At first, I wasn’t so sure I liked Burton’s conclusions—an apparent knee-jerk dislike of novel technologies—and what these books might be teaching my daughter about these matters. But I’ve since realized that these stories actually highlight a rather fundamental bias that most people have when it comes to viewing technology.
The changes depicted in these books are part of grander trends in the decades surrounding their publication, and broadly are the byproducts of the Industrial Revolution, from mechanization and urbanization to changes in energy sources. In Mike Mulligan, inexorable technological progress renders Mary Anne an outdated machine, superseded by “the new gasoline shovels and the new electric shovels and the new Diesel motor shovels.” (Note that “Diesel” is capitalized, presumably because this was still when it was the surname of engineer Rudolf Diesel.) But Mike Mulligan simply can’t bear to get rid of his beloved Mary Anne, even when the rest of the steam shovels are being discarded. He’s not a technophobe; the steam shovel once was quite cutting-edge itself, and he prides himself on knowing how to use it well. Yet he’s so attached that he fails to adapt.

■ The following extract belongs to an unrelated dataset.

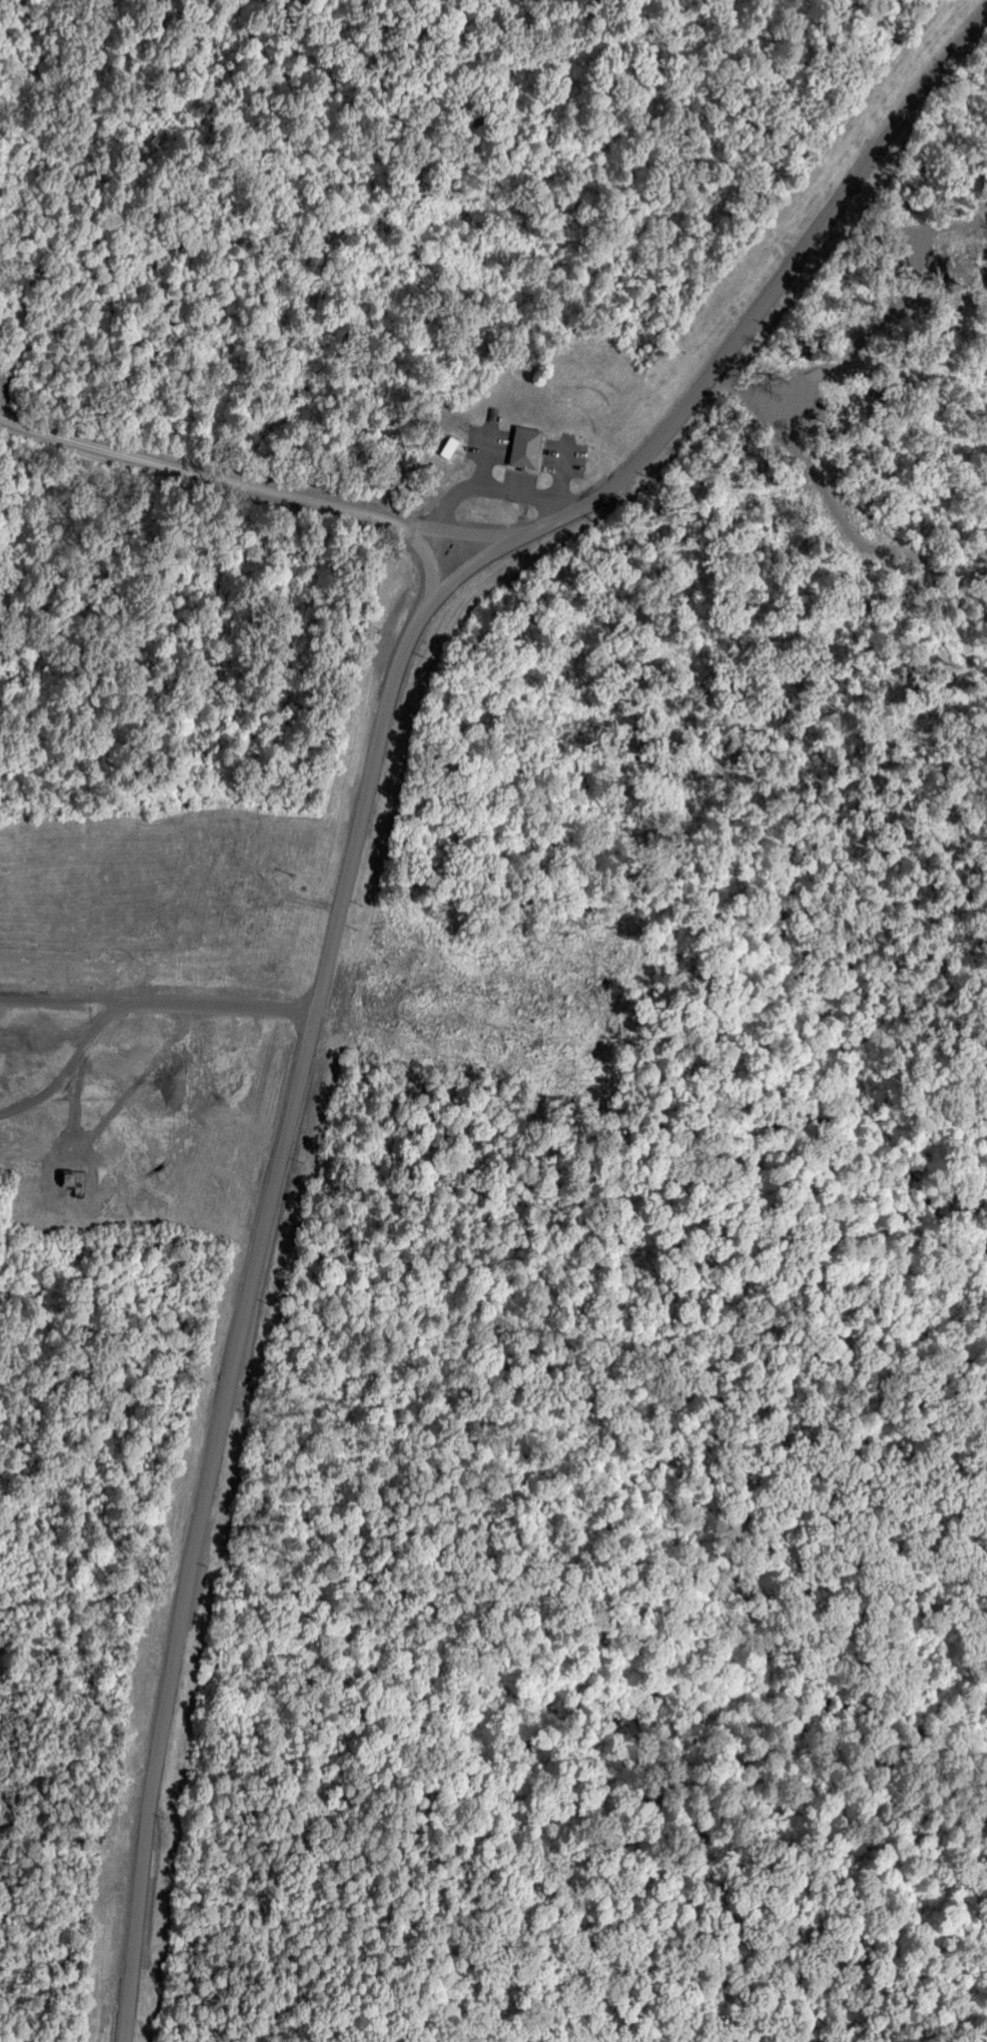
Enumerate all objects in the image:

Contrast this with The Little House. Published in 1942, three years after Mike Mulligan, the book is about a charming house built many years earlier far out in the country. Over the years, the house’s idyllic location is intruded upon by cars and other houses, and eventually, she is surrounded by the city that was once far-off. She is flanked by skyscrapers. Subway trains run below her, elevated trains above. She is no longer even able to see the stars and moon at night. In the end, the Little House is spotted by the granddaughter of a woman who grew up in the house. The woman relocates her back to the countryside, far from the city, where the Little House once again feels she belongs.
The intended message of The Little House is that progress is far from a good thing. The Little House is unhappy with the changes that progress has wrought around her, and the city’s fast pace, distance from nature, and dinginess are portrayed as something bad once she has experienced them. Mike Mulligan, meanwhile, paints a more nuanced picture of progress, one specifically of obsolescence in the face of newer technology, rather than the inherent evils of any technological change at all. Mike Mulligan is a fan of technology, but he simply can’t give up his steam shovel (and perhaps is unwilling to learn a new skill). Instead, after one last use of his old technology, he changes professions—to the town hall janitor—and is content.
Intriguingly, one of the earliest signs of change in The Little House is a steam shovel digging a paved road for faster automobiles to go by. As my daughter and I noted, this harbinger of change sure looks a lot like Mike Mulligan’s Mary Anne. The steam shovel’s appearance underscores a subtle irony that runs throughout the book. In the end, the only way that the Little House can return to the country is by being jacked up and moved on a flatbed and pulled by a truck out of the city. It’s precisely technological advances that allow for her to return to her rural roots.